#### Document extract
This is a guest post by Micky Flong

As mainstream journalism in the UK faces the biggest crisis of its history, the lunatic fringe of the National Union of Journalists is not short of windmills to charge. At the policy-setting annual conference in Southport last weekend, motions took on the 1984 killings of Sikhs in India (a bad thing), Arnold Schwarzenegger’s termination of the school book budget in California (a bad thing) and Israel (a flawed but nonetheless welcome beacon of press freedom in a sea of dictatorships).

Sorry, we made the last one up. More on that later.

The prime moment of loopiness, however, came when one over-excited delegate proposed banning photography. Of a conference of journalists. The trigger was the undeniably unpleasant discovery that the thuggish and semi-literate Redwatch website had reproduced a journalism student’s photo of two dippy-looking delegates posing outside the conference with copies of Socialist Worker. Luckily, sanity prevailed after a stirring speech by another student.

Back to the big question. Item five of a seven-point round-robin condemnation of Israel noted “The call by the Scottish TUC for a campaign of boycott, disinvestment and sanctions against Israel.

The National Executive opposed the motion and tried to remove the boycott paragraph, but the standing orders committee ruled that it had to be taken as a whole. It passed overwhelmingly.

The NEC was also rebuffed when it called on members to vote for an amendment that would have excused the NUJ from the next trade union delegation to Palestine/Israel on the grounds that participation would compromise journalists’ impartiality. The sentiment got short shrift. “The Middle East is not a football match where journalists can hold impartiality,” said David Crouch of the London Central Branch. “We must be on the side of those who suffer most.”

#### To do
a. Using the guest post on the NUJ conference, answer these:
(i) In which town was the annual conference held?
(ii) Which website reproduced the journalism student's photo?
(iii) Which branch did David Crouch represent?
b. Retype the part of the NUJ conference post starting with "As mainstream journalism" and going on through "on that later.".
c. Continue the guest post on the NUJ conference from its final sentence.

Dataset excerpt

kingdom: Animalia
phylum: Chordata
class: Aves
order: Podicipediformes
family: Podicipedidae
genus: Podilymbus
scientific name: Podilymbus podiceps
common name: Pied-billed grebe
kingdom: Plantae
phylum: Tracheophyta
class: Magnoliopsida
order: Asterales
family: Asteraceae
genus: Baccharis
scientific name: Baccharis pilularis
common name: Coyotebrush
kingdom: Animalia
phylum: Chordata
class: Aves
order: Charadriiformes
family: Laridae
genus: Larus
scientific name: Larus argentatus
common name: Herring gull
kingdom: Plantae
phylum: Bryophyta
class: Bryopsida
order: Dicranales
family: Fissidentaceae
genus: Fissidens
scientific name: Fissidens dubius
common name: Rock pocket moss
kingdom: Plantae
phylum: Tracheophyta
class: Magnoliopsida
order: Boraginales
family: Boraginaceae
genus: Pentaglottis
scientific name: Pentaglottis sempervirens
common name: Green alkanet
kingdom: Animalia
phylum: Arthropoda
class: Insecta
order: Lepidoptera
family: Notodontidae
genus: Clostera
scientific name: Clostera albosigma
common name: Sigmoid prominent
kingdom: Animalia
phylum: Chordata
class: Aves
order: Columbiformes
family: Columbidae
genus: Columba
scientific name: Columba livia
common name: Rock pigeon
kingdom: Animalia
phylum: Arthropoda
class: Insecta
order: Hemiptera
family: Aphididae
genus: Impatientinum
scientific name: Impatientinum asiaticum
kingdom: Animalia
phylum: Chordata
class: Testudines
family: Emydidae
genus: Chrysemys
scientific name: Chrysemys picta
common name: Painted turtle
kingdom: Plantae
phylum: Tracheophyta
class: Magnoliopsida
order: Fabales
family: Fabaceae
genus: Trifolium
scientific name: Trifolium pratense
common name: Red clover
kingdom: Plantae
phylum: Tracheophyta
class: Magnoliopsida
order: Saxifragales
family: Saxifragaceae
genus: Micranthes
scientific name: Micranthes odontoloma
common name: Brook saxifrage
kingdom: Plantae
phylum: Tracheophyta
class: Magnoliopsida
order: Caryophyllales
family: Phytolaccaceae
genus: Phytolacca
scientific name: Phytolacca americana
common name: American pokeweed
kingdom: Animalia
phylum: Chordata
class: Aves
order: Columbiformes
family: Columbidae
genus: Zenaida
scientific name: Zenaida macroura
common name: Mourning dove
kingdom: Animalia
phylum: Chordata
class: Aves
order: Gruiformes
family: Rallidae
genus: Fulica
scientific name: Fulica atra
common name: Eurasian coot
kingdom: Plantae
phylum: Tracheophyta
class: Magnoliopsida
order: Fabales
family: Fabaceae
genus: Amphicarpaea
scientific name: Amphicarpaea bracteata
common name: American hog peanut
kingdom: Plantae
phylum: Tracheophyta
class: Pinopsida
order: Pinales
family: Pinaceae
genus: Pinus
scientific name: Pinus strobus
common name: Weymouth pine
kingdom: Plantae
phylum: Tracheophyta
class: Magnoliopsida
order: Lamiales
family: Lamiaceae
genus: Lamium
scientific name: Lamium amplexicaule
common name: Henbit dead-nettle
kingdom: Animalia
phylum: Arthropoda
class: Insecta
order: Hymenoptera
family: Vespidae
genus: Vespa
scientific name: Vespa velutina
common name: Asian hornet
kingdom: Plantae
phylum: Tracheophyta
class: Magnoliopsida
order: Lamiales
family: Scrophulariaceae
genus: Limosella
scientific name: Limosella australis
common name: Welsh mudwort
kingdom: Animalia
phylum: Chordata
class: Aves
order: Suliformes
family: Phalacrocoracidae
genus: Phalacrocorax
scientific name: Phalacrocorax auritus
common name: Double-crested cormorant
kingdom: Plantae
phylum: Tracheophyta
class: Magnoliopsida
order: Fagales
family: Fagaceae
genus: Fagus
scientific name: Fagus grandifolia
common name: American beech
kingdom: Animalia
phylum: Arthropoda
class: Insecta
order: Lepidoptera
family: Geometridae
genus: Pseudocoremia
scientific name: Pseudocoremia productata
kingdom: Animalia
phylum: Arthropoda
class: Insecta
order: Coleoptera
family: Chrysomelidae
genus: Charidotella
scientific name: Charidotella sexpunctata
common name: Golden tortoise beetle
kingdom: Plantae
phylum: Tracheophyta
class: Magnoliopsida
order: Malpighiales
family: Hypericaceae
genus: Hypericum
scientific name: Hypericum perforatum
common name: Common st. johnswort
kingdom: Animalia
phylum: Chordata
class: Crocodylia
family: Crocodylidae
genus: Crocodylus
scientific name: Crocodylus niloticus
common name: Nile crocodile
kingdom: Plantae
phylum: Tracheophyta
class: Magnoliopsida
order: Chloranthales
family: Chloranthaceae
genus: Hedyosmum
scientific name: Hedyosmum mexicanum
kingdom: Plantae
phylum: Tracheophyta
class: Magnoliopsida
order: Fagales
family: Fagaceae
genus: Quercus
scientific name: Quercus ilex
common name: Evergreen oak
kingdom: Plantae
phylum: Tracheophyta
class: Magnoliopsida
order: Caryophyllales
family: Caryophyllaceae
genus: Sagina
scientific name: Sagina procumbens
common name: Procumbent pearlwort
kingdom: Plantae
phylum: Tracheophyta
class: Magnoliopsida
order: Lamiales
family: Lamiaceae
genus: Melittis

#### Responses to the exercise
a.
(i) Southport
(ii) Redwatch
(iii) London Central Branch

b.
As mainstream journalism in the UK faces the biggest crisis of its history, the lunatic fringe of the National Union of Journalists is not short of windmills to charge. At the policy-setting annual conference in Southport last weekend, motions took on the 1984 killings of Sikhs in India (a bad thing), Arnold Schwarzenegger’s termination of the school book budget in California (a bad thing) and Israel (a flawed but nonetheless welcome beacon of press freedom in a sea of dictatorships).

Sorry, we made the last one up. More on that later.

c.
The good news from our inky-fingered brothers and sisters is that the gap between the loonie fringe and the mainstream mass of working journalists has been shown up decisively by the (relatively) high turnout of in the election for the NUJ’s house magazine, The Journalist. The NUJ Left’s candidate was soundly defeated by Christine Buckley, a former Times reporter and the only woman in the eight-sided race.

Placed second was freelance Michael Cross, who had stated explicitly that The Journalist under his editorship would have less space for political campaigns of only marginal relevance to journalism. And despite the backing of his PCS boss Mark Serwotka, NUJ Left’s candidate Richard Simcox came a dismal seventh.

To add to NUJ Left’s woes, the house Bilderberg enthusiast and 7/7 Troofer told the conference webcast that he would not consider joining the fringe group.

Still any organisation that Gosling won’t have anything to do with must have something going for it.